Point of equilibrium

Postby Deepika Pugalenthi 1A » Sat Mar 02, 2019 11:22 am

When looking at a graph of the progression of a reaction over time, how do you know when equilibrium has been reached by the reaction?

taline_n
Posts: 64
Joined: Fri Sep 28, 2018 12:17 am

Re: Point of equilibrium

Postby taline_n » Sat Mar 02, 2019 11:28 am

When the graphs of reactants and products have leveled off and remain at a constant concentration, the system has reached equilibrium.

Luc Lorain 1L
Posts: 59
Joined: Fri Sep 28, 2018 12:18 am

Re: Point of equilibrium

Postby Luc Lorain 1L » Sat Mar 02, 2019 4:44 pm

As in the progression graph Dr. Lavelle showed in lecture, the concentration of each species will continue to grow or shrink over time until equilibrium has been reached.

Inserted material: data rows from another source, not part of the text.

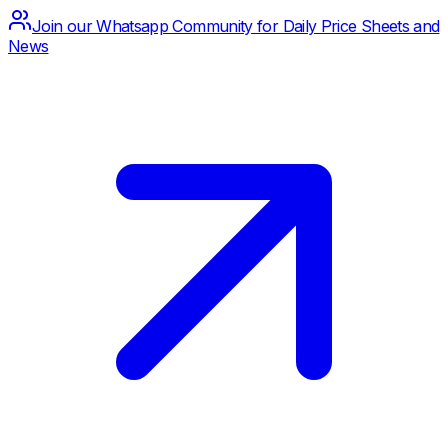
Join our Whatsapp Community for Daily Price Sheets and
News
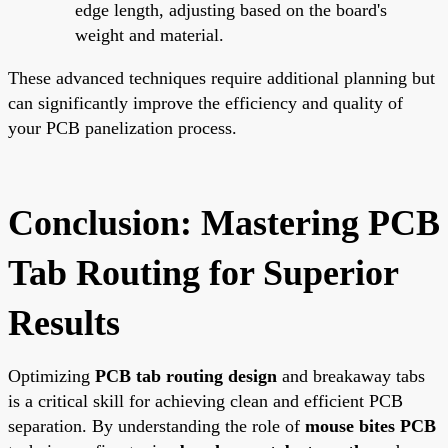
edge length, adjusting based on the board's
weight and material.
These advanced techniques require additional planning but
can significantly improve the efficiency and quality of
your PCB panelization process.
Conclusion: Mastering PCB
Tab Routing for Superior
Results
Optimizing
PCB tab routing design
and breakaway tabs
is a critical skill for achieving clean and efficient PCB
separation. By understanding the role of
mouse bites PCB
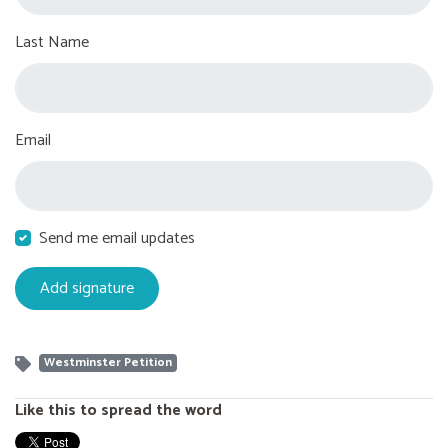
Last Name
Email
Send me email updates
Westminster Petition
Like this to spread the word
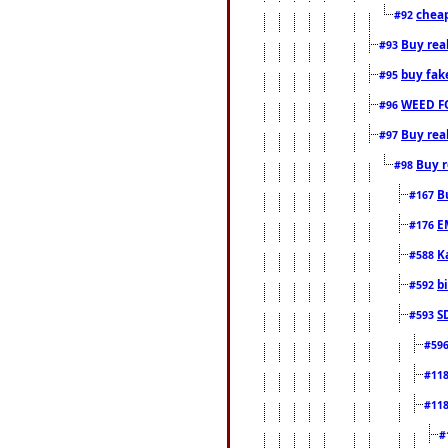
cheap
#92
Buy rea
#93
buy fak
#95
WEED F
#96
Buy rea
#97
Buy r
#98
B
#167
E
#176
K
#588
b
#592
S
#593
#59
#11
#11
#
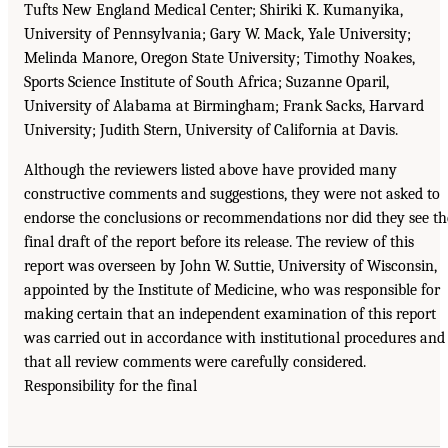
Tufts New England Medical Center; Shiriki K. Kumanyika,
University of Pennsylvania; Gary W. Mack, Yale University;
Melinda Manore, Oregon State University; Timothy Noakes,
Sports Science Institute of South Africa; Suzanne Oparil,
University of Alabama at Birmingham; Frank Sacks, Harvard
University; Judith Stern, University of California at Davis.
Although the reviewers listed above have provided many
constructive comments and suggestions, they were not asked to
endorse the conclusions or recommendations nor did they see th
final draft of the report before its release. The review of this
report was overseen by John W. Suttie, University of Wisconsin,
appointed by the Institute of Medicine, who was responsible for
making certain that an independent examination of this report
was carried out in accordance with institutional procedures and
that all review comments were carefully considered.
Responsibility for the final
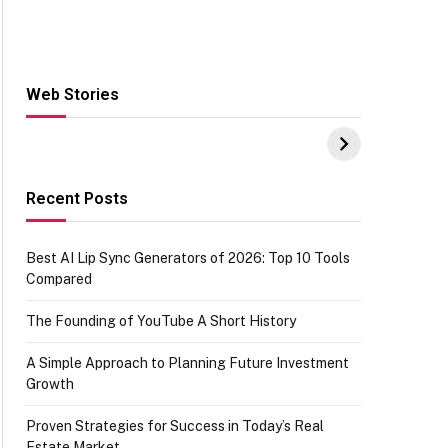
Web Stories
Hacks for Making
From the office of
S
UPI Payments on
IGR Celebrating
W
Amazon with No
73.49 target
Y
funds or Cards
achievement
E
E
Recent Posts
Best AI Lip Sync Generators of 2026: Top 10 Tools
Compared
The Founding of YouTube A Short History
A Simple Approach to Planning Future Investment
Growth
Proven Strategies for Success in Today’s Real
Estate Market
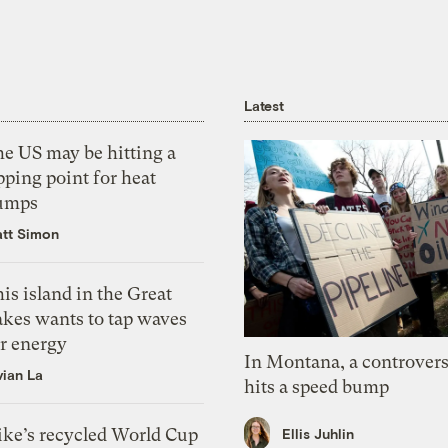
Latest
he US may be hitting a
pping point for heat
umps
tt Simon
is island in the Great
akes wants to tap waves
or energy
In Montana, a controvers
vian La
hits a speed bump
ike’s recycled World Cup
Ellis Juhlin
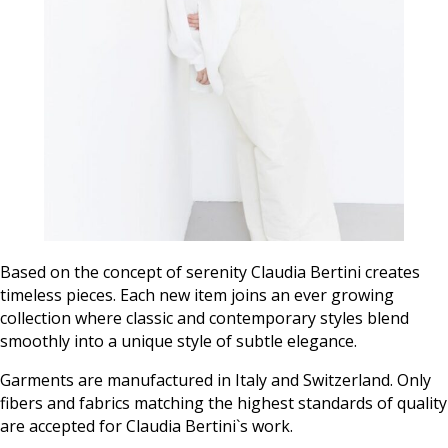
Based on the concept of serenity Claudia Bertini creates
timeless pieces. Each new item joins an ever growing
collection where classic and contemporary styles blend
smoothly into a unique style of subtle elegance.
Garments are manufactured in Italy and Switzerland. Only
fibers and fabrics matching the highest standards of quality
are accepted for Claudia Bertini`s work.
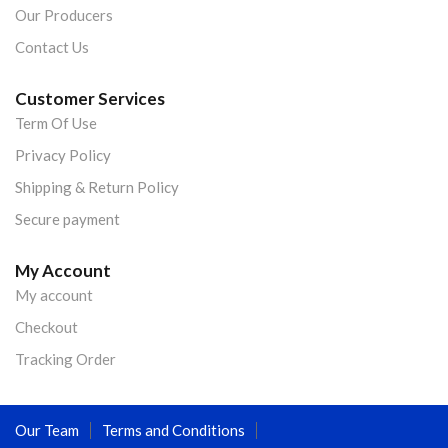
Our Producers
Contact Us
Customer Services
Term Of Use
Privacy Policy
Shipping & Return Policy
Secure payment
My Account
My account
Checkout
Tracking Order
Our Team
Terms and Conditions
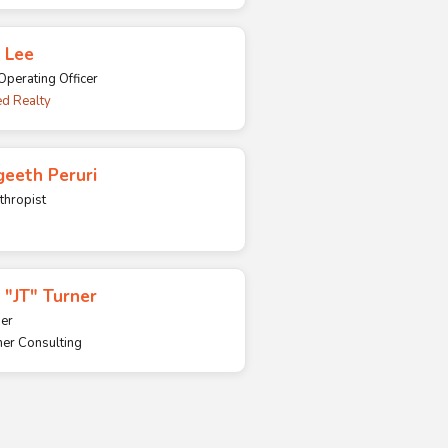
 Lee
Operating Officer
d Realty
eeth Peruri
thropist
 "JT" Turner
er
ner Consulting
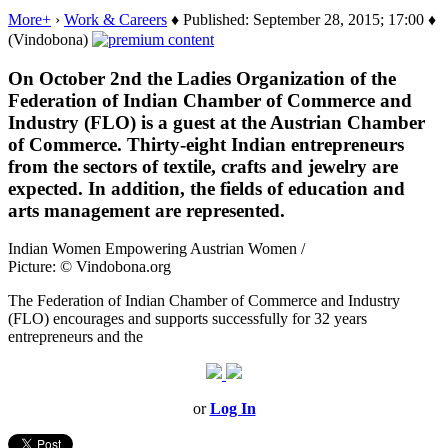
More+
›
Work & Careers
♦ Published: September 28, 2015; 17:00 ♦
(Vindobona)
On October 2nd the Ladies Organization of the
Federation of Indian Chamber of Commerce and
Industry (FLO) is a guest at the Austrian Chamber
of Commerce. Thirty-eight Indian entrepreneurs
from the sectors of textile, crafts and jewelry are
expected. In addition, the fields of education and
arts management are represented.
Indian Women Empowering Austrian Women /
Picture: © Vindobona.org
The Federation of Indian Chamber of Commerce and Industry
(FLO)
encourages and supports
successfully
for 32 years
entrepreneurs
and
the
or
Log In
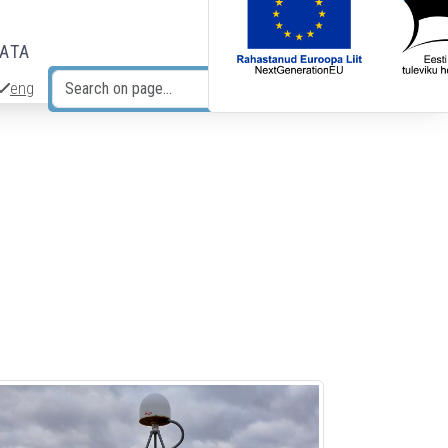
DATA
eng
Search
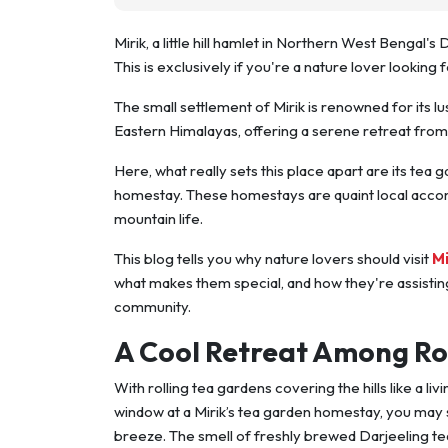
Mirik, a little hill hamlet in Northern West Bengal's 
This is exclusively if you're a nature lover looking fo
The small settlement of Mirik is renowned for its 
Eastern Himalayas, offering a serene retreat from t
Here, what really sets this place apart are its tea
homestay. These homestays are quaint local accomm
mountain life.
This blog tells you why nature lovers should visit
M
what makes them special, and how they're assisting
community.
A Cool Retreat Among Ro
With rolling tea gardens covering the hills like a l
window at a Mirik’s tea garden homestay, you may s
breeze. The smell of freshly brewed Darjeeling tea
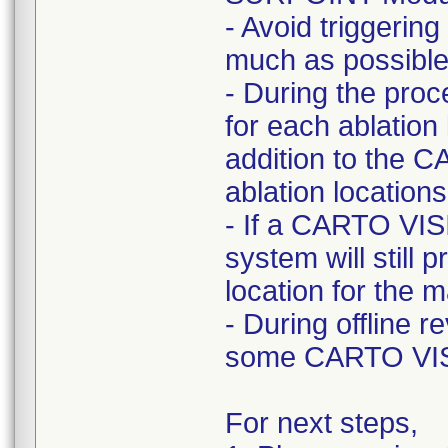
- Avoid triggeri
much as possible
- During the pro
for each ablation 
addition to the 
ablation locations
- If a CARTO VI
system will still p
location for the 
- During offline 
some CARTO VIS
For next steps,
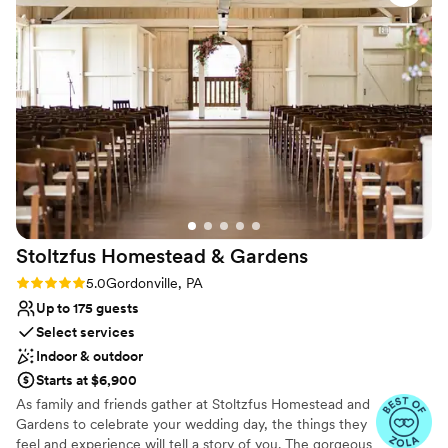
don't have one bad thing to say about this
Why you'll love this venue
venue. It was awesome.
”
Both indoor and outdoor options
All-inclusive venue packages
Rustic charm with elegance
Venue considerations
No built-in audiovisual options
Venue feels large for events with small guest
lists
Does not allow pets
Stoltzfus Homestead &
Gardens
Rating: 5.0 (24 reviews)
5.0
Gordonville, PA
Up to 175 guests
Select services
Indoor & outdoor
Starts at $6,900
As family and friends gather at Stoltzfus Homestead and
Gardens to celebrate your wedding day, the things they
feel and experience will tell a story of you. The gorgeous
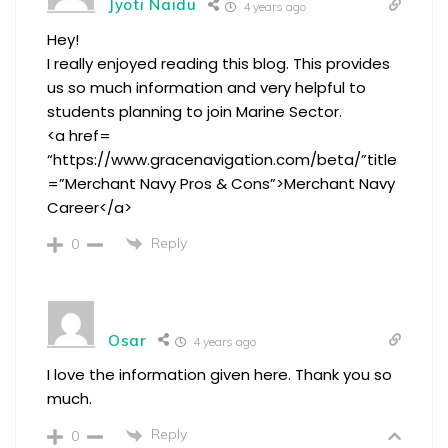
Jyoti Naidu
4 years ago
Hey!
I really enjoyed reading this blog. This provides
us so much information and very helpful to
students planning to join Marine Sector.
<a href=
“https://www.gracenavigation.com/beta/”title
=”Merchant Navy Pros & Cons”>Merchant Navy
Career</a>
Reply
0
Osar
4 years ago
I love the information given here. Thank you so
much.
Reply
0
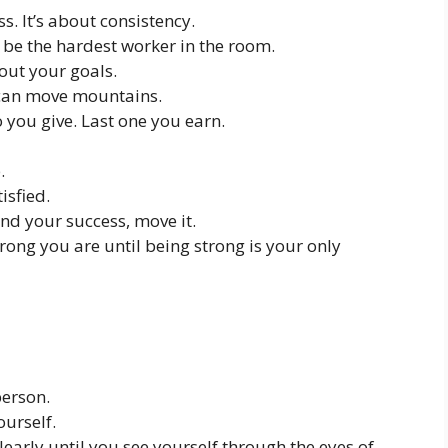
s. It’s about consistency.
be the hardest worker in the room.
out your goals.
u can move mountains.
o you give. Last one you earn.
.
isfied.
nd your success, move it.
ong you are until being strong is your only
person.
ourself.
early until you see yourself through the eyes of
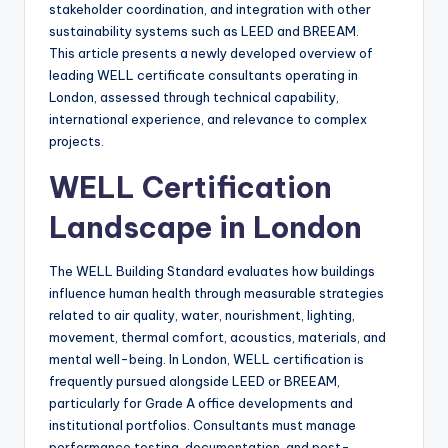
stakeholder coordination, and integration with other
sustainability systems such as LEED and BREEAM.
This article presents a newly developed overview of
leading WELL certificate consultants operating in
London, assessed through technical capability,
international experience, and relevance to complex
projects.
WELL Certification
Landscape in London
The WELL Building Standard evaluates how buildings
influence human health through measurable strategies
related to air quality, water, nourishment, lighting,
movement, thermal comfort, acoustics, materials, and
mental well-being. In London, WELL certification is
frequently pursued alongside LEED or BREEAM,
particularly for Grade A office developments and
institutional portfolios. Consultants must manage
performance testing, documentation, and post-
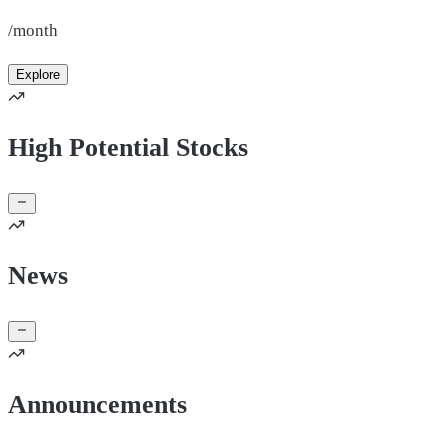
/month
Explore
High Potential Stocks
News
Announcements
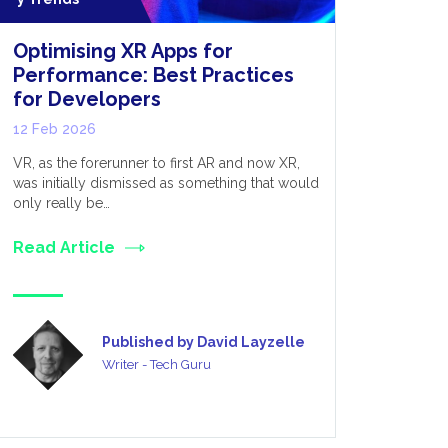
Optimising XR Apps for
Extende
Performance: Best Practices
05 Feb 20
for Developers
Extended re
12 Feb 2026
variety of 
entire heal
VR, as the forerunner to first AR and now XR,
was initially dismissed as something that would
Read Art
only really be…
Read Article
Published by David Layzelle
Writer - Tech Guru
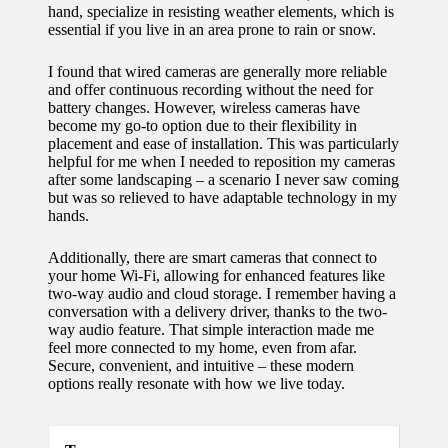
hand, specialize in resisting weather elements, which is
for
essential if you live in an area prone to rain or snow.
energy
I found that wired cameras are generally more reliable
savings
and offer continuous recording without the need for
battery changes. However, wireless cameras have
10/12/2024
become my go-to option due to their flexibility in
placement and ease of installation. This was particularly
My
helpful for me when I needed to reposition my cameras
after some landscaping – a scenario I never saw coming
experie
but was so relieved to have adaptable technology in my
nce
hands.
using
Additionally, there are smart cameras that connect to
your home Wi-Fi, allowing for enhanced features like
smart
two-way audio and cloud storage. I remember having a
conversation with a delivery driver, thanks to the two-
home
way audio feature. That simple interaction made me
apps
feel more connected to my home, even from afar.
Secure, convenient, and intuitive – these modern
10/12/2024
options really resonate with how we live today.
How I
stay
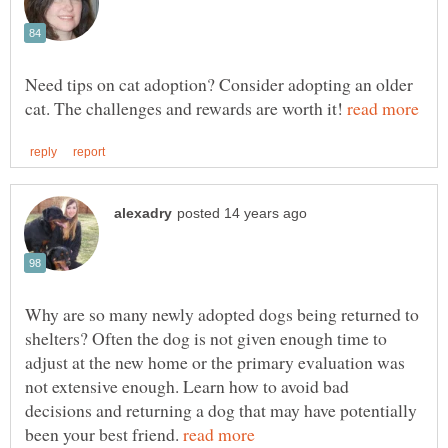
Need tips on cat adoption? Consider adopting an older
cat. The challenges and rewards are worth it!
Why are so many newly adopted dogs being returned to
shelters? Often the dog is not given enough time to
adjust at the new home or the primary evaluation was
not extensive enough. Learn how to avoid bad
decisions and returning a dog that may have potentially
been your best friend.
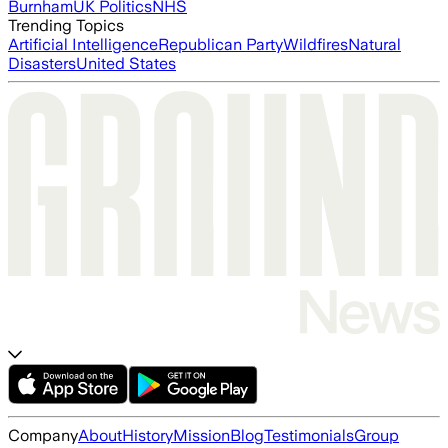
Burnham
UK Politics
NHS
Trending Topics
Artificial Intelligence
Republican Party
Wildfires
Natural
Disasters
United States
Company
About
History
Mission
Blog
Testimonials
Group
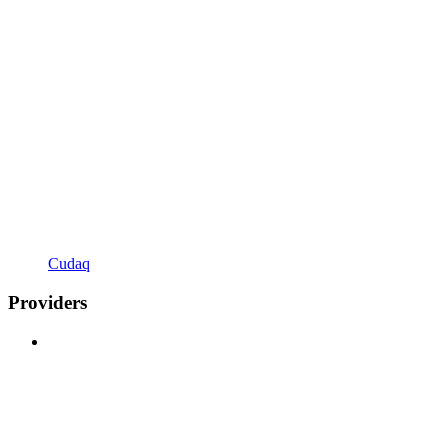
Cudaq
Providers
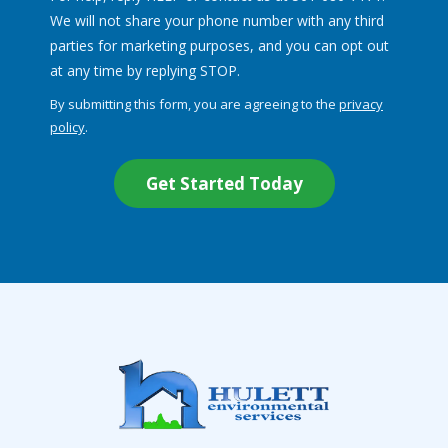
We will not share your phone number with any third
parties for marketing purposes, and you can opt out
Message
at any time by replying STOP.
Use
By submitting this form, you are agreeing to the
privacy
-
policy
.
Privacy
Validation
Submission
Policy
.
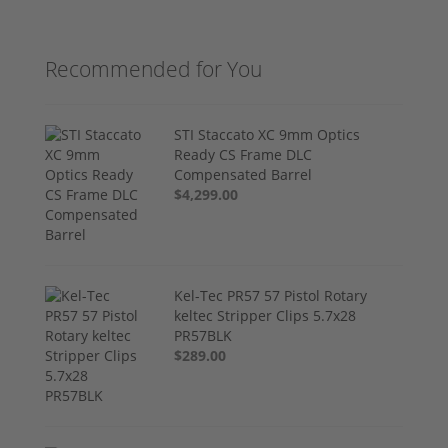
Recommended for You
STI Staccato XC 9mm Optics
Ready CS Frame DLC
Compensated Barrel
$4,299.00
Kel-Tec PR57 57 Pistol Rotary
keltec Stripper Clips 5.7x28
PR57BLK
$289.00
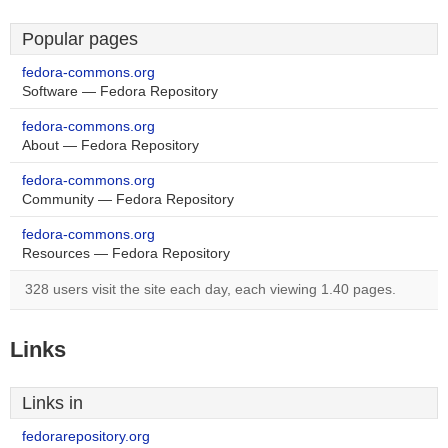
Popular pages
fedora-commons.org
Software — Fedora Repository
fedora-commons.org
About — Fedora Repository
fedora-commons.org
Community — Fedora Repository
fedora-commons.org
Resources — Fedora Repository
328 users visit the site each day, each viewing 1.40 pages.
Links
Links in
fedorarepository.org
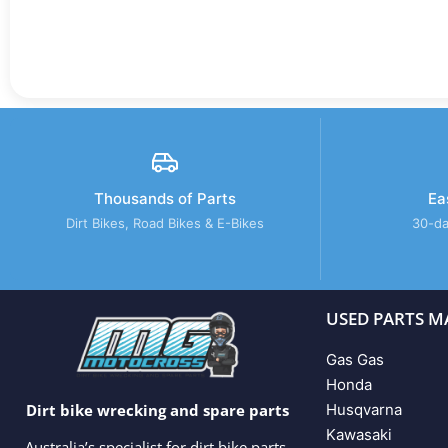
Thousands of Parts
Ea
Dirt Bikes, Road Bikes & E-Bikes
30-da
USED PARTS M
Gas Gas
Honda
Husqvarna
Dirt bike wrecking and spare parts
Kawasaki
Australia’s specialist for dirt bike parts,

At this point, the curves should flatten out to what are essentially horizontal lines (rate of change=0).

Katie_Duong_1D
Posts: 69
Joined: Fri Sep 28, 2018 12:27 am

Re: Point of equilibrium

Postby Katie_Duong_1D » Sat Mar 02, 2019 4:56 pm

The graph looks like a horizontal asymptote at equilibrium. This is because the concentration flattens at equilibrium.

Timothy_Yueh_4L
Posts: 57
Joined: Fri Sep 28, 2018 12:28 am

Re: Point of equilibrium

Postby Timothy_Yueh_4L » Sat Mar 02, 2019 9:13 pm

When looking at a graph, equilibrium is reached when the reactants and products in question stabilize to a horizontal line. It essentially means that the the rate between the reactants and products are equal.

Lumbini Chandrasekera 1B
Posts: 63
Joined: Fri Sep 28, 2018 12:18 am

Re: Point of equilibrium

Postby Lumbini Chandrasekera 1B » Sat Mar 02, 2019 9:38 pm

When the slope of the tangent lines to the concentration curves of the compounds involved is equal to zero.